In December I flew to San Pedro de Atacama a second time (first time see San Pedro de Atacama) to cross the border to Bolivia and do a tour to the Salar de Uyuni. All the agencies in San Pedro offer those three to four day tours. When I booked the tour I had not known that this was going to be the most impressive and beautiful place I have ever been to.
I was picked up in my hostel in the morning and brought to a place where the whole group had breakfast. Then we drove towards the Bolivian border where it took us ages to to get the stamp in the passport and enter the country.
After crossing the boarder we were picked up by a Bolivian tour guide in his Jeep. Our first stops were several lakes with stunning landscapes in the Bolivian part of the Atacama Desert.
The next stop were the Geysers Sol de la Mañana and the Laguna Colorada. The lake has its name because the minerals in the water give several colours to it.
On the first day we drove up to a peak of 4.800 m above sea level. Walking, talking and anything I did would make me feel exhausted immediately.
Then we continued to the Arbol de Piedra (engl.: stone tree) before we drove to our accommodation for that night. The formation and structure of the 7 m high stone tree are due to strong winds that blow sand onto it.
We stayed with a Bolivian family in Villa Mar (4.000 m above sea level) in basic housing and they cooked dinner for us. Even tough I was extremely tired from the whole day I had problems sleeping. That was certainly because of the altitude. I was lucky to not feel worse considering all the horror stories I have heard from others who did this tour. Some even say that this was the worst night of their lives. From having palpitation to not being able to breath, from stomach sickness to dizziness and headache. The altitude can have extreme effects on the body. Being in a desert with no cell phone reception, hours away from civilisation doesn’t make this better. But I don’t want to scare anyone – most of the people are doing fine.
After a bit of sleep we got up to have breakfast and continued our tour. We visited more beautiful places such as Laguna Negra and Anaconda Canyon. At the end of the day we were going to sleep in a salt hostel – a hostel where basically everything is made of salt.
Finally, the day had come where we got to see the attraction why we all had booked this tour – the Salar de Uyuni. Quite sleepy we started driving at 4:30 in the morning towards the salt flats for about one hour. I was almost falling asleep in the car when I suddenly saw something red at the horizon. As we kept driving the reddish-orange area got bigger and more beautiful. We stopped at some point to get out of the car and we couldn’t believe our eyes. It was the most impressive natural wonder I have ever seen.
As it had rained the night before, the whole salt desert acted as a mirror and reflected the sunrise. No, this is not photoshopped. Standing in this seemingly endless mirror, surrounded by the colours of the sunrise in the middle of nowhere was so magical I can’t even put it into words.

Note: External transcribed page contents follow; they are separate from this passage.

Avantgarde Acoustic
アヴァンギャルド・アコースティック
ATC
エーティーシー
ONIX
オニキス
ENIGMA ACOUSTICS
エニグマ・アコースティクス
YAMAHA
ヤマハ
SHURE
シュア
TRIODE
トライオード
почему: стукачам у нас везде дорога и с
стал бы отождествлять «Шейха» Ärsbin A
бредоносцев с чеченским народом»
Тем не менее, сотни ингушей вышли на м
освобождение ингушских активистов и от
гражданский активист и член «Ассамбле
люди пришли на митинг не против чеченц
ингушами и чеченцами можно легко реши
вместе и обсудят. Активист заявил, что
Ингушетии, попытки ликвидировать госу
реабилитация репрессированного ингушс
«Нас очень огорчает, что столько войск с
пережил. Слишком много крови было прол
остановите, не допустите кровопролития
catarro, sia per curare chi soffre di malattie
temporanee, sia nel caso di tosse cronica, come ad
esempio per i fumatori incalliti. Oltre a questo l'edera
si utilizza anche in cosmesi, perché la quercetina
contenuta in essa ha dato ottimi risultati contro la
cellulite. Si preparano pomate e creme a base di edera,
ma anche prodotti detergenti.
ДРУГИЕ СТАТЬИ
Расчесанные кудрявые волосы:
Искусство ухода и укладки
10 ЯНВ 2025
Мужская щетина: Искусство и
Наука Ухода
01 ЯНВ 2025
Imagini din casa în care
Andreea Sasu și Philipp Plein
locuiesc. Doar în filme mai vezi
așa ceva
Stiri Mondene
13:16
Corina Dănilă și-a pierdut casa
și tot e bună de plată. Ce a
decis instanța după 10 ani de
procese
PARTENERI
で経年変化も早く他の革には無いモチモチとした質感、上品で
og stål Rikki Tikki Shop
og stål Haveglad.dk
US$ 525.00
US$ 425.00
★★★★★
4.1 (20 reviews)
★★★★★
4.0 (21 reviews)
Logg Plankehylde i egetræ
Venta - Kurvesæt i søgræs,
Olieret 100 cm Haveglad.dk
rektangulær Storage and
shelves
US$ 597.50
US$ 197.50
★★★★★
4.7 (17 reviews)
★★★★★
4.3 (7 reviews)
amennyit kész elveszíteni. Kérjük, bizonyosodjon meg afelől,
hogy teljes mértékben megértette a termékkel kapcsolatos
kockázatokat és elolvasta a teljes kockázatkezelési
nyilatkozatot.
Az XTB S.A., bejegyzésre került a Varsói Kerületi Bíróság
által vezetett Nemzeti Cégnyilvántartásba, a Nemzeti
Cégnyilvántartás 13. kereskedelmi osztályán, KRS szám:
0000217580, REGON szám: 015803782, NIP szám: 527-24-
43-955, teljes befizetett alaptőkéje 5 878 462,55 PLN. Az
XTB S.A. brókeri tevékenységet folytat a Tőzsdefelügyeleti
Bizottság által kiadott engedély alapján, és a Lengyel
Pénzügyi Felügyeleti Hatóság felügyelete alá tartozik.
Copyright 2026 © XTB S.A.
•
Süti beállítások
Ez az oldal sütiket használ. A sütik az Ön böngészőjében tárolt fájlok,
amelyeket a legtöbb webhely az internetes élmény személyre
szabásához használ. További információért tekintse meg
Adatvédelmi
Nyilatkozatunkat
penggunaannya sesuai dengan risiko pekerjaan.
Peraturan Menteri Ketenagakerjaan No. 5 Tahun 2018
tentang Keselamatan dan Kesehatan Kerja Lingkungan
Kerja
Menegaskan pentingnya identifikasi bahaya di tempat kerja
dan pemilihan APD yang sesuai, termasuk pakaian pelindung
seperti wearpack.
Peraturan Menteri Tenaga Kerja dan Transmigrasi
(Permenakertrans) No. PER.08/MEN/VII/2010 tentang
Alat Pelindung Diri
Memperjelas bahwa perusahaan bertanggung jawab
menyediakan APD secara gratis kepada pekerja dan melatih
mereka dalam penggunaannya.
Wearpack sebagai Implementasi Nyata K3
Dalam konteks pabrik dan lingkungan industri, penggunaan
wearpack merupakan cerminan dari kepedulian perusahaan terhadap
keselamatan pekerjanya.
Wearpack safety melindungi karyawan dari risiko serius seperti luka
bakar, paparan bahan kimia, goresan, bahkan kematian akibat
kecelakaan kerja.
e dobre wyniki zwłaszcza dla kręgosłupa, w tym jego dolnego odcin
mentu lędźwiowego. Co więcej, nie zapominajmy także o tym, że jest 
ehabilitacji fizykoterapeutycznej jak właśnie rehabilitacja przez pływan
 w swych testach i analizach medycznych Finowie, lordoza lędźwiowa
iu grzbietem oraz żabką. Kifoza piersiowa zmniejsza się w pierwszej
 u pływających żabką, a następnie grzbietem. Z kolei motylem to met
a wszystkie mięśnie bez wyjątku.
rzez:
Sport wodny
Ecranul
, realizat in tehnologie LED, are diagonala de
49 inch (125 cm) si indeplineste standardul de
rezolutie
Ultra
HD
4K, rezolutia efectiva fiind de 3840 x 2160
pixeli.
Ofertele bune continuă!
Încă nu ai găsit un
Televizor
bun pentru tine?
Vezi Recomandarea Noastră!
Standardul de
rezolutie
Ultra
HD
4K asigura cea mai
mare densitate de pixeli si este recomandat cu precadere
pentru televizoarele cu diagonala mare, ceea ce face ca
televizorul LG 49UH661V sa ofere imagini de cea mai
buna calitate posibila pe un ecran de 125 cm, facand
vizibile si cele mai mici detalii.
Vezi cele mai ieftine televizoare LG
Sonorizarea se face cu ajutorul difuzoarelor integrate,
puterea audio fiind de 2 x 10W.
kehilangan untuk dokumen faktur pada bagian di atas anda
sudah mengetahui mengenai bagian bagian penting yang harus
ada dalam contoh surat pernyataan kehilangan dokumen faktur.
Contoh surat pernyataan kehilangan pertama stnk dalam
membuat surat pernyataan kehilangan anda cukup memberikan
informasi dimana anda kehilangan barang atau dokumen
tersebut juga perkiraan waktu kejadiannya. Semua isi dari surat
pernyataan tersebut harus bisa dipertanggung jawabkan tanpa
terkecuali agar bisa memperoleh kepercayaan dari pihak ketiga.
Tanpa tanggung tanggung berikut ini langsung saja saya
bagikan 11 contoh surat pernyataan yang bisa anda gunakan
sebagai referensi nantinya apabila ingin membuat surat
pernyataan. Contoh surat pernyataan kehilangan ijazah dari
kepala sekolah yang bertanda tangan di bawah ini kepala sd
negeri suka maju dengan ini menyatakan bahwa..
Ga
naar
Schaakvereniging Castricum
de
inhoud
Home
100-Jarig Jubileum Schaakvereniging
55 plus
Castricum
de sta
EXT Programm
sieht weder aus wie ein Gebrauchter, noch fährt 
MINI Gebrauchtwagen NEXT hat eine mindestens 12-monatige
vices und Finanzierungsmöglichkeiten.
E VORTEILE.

After watching the breathtaking sunrise we drove to a little “island” on the salt flats called Isla Incahuasi. The island is like a little hill full of cactus. It felt like we were in a fantasy world because no-one of us has ever seen something like this before.
And then we drove to a part of the salt flats where it hasn’t rained so we got to see them without the mirror effect as well. That’s the part where everyone does those perspective pictures.
We left the salt flats and drove to the town Uyuni. This was the end of the tour. In Uyuni we had to wait a few hours for our transport back to the Chilean border. I still couldn’t believe how amazing this whole trip was and I highly recommend it to everyone.
- Get used to the altitude first! Stay a couple of days in an elevated place so your body gets used to it.
- Book the tour with a company where the altitude of the accommodation of the first night is around 4.000 m above sea level (e.g. Villa Mar). Some agencies work with accommodations that are elevated up to 4.800 m above sea level. The higher you are, the more likely you will get altitude sickness.
- Be prepared that you have to pay if you want to shower.
- Bring waterproof shoes in case it rains on the salt flats (or flip flops, but that might get a bit fresh).
- Go during rainy season. It’s more likely that you’ll see the salt flats acting as a mirror.
- Buy coca leaves before you go. They are legal in Chile and Bolivia and chewing them helps against altitude sickness.
The problem with the altitude is that you don’t really know before if you’ll get sick or not. For this trip the best is to stay in San Pedro de Atacama (Chile) a few days before to adjust to the altitude.
One woman of our group got such a severe altitude sickness that she couldn’t enjoy the trip and didn’t even leave the car anymore. She wanted to go to the hospital in the first night but she couldn’t – there’s neither transportation to the next town nor cell phone reception. If there’s a real emergency you can order a private taxi but it will cost around 500€. When we arrived in Uyuni she went to the hospital straight away and stayed there for a night.
I didn’t have time to adjust to the altitude before the tour. I arrived to San Pedro de Atacama at night and the next morning I left to Bolivia. This is not recommended to anyone who has never been in such altitudes before. Everybody reacts differently and luckily I didn’t have any problems. But I was in high altitudes in Peru before so maybe my body got used to it there.